**TRY IT**: When you reach the line in the listing below that contains "- side table [431,662,563,787]", begin returning lines exactly as written, and stop after the line that contains "wall art [584,298,772,375]". Return no other lines.

**RECORDS PROVIDED**:
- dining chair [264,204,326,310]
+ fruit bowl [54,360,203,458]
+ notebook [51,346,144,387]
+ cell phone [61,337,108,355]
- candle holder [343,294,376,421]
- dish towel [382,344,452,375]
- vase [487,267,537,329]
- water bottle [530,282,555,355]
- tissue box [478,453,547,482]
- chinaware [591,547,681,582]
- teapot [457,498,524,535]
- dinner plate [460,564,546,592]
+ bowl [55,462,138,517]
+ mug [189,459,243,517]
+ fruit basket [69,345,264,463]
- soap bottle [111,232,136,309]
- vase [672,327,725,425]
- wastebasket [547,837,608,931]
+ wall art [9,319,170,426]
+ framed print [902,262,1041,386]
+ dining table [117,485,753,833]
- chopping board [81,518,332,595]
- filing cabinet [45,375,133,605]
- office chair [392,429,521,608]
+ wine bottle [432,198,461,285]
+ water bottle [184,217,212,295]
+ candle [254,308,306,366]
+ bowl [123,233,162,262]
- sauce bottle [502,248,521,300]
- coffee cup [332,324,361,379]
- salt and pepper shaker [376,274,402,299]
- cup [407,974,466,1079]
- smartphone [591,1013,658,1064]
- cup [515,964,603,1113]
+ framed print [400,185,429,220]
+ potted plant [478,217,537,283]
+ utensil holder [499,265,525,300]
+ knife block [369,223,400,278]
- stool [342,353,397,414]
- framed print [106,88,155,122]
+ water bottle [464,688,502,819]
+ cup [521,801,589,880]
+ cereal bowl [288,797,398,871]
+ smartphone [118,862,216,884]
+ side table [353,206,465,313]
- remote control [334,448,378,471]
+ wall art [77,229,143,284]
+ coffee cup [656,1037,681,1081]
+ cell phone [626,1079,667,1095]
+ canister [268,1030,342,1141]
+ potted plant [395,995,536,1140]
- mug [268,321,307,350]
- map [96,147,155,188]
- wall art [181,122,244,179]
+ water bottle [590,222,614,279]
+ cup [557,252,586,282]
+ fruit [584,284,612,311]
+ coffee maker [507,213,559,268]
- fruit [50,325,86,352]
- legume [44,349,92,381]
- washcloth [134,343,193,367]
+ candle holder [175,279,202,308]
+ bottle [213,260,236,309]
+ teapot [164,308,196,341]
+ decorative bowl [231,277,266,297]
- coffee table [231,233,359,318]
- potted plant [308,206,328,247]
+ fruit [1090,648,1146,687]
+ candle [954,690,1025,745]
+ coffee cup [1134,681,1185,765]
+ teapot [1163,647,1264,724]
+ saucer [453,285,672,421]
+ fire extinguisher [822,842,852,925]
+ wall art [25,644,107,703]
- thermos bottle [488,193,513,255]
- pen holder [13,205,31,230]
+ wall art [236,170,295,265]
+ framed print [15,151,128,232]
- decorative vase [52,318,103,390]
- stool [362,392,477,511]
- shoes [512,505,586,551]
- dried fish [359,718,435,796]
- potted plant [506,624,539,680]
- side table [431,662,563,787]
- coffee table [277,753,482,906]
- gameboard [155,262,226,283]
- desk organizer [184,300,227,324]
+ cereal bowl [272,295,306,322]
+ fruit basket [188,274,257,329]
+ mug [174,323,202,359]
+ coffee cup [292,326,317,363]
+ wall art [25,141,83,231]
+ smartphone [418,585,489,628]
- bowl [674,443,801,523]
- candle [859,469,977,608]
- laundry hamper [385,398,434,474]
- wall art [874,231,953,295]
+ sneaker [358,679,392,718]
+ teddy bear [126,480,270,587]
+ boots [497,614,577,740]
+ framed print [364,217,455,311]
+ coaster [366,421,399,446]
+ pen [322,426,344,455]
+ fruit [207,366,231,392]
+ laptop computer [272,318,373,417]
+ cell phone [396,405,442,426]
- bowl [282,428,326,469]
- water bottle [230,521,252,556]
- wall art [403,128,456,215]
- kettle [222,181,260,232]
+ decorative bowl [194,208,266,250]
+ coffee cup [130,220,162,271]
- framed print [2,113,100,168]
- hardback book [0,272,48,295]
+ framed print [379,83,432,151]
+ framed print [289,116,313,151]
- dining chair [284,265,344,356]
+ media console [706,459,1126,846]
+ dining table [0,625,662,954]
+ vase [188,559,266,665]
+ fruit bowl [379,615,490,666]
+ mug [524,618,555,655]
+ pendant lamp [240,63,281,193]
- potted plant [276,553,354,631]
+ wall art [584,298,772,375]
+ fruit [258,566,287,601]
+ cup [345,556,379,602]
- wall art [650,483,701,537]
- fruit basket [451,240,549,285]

**TASK RESULT**:
- side table [431,662,563,787]
- coffee table [277,753,482,906]
- gameboard [155,262,226,283]
- desk organizer [184,300,227,324]
+ cereal bowl [272,295,306,322]
+ fruit basket [188,274,257,329]
+ mug [174,323,202,359]
+ coffee cup [292,326,317,363]
+ wall art [25,141,83,231]
+ smartphone [418,585,489,628]
- bowl [674,443,801,523]
- candle [859,469,977,608]
- laundry hamper [385,398,434,474]
- wall art [874,231,953,295]
+ sneaker [358,679,392,718]
+ teddy bear [126,480,270,587]
+ boots [497,614,577,740]
+ framed print [364,217,455,311]
+ coaster [366,421,399,446]
+ pen [322,426,344,455]
+ fruit [207,366,231,392]
+ laptop computer [272,318,373,417]
+ cell phone [396,405,442,426]
- bowl [282,428,326,469]
- water bottle [230,521,252,556]
- wall art [403,128,456,215]
- kettle [222,181,260,232]
+ decorative bowl [194,208,266,250]
+ coffee cup [130,220,162,271]
- framed print [2,113,100,168]
- hardback book [0,272,48,295]
+ framed print [379,83,432,151]
+ framed print [289,116,313,151]
- dining chair [284,265,344,356]
+ media console [706,459,1126,846]
+ dining table [0,625,662,954]
+ vase [188,559,266,665]
+ fruit bowl [379,615,490,666]
+ mug [524,618,555,655]
+ pendant lamp [240,63,281,193]
- potted plant [276,553,354,631]
+ wall art [584,298,772,375]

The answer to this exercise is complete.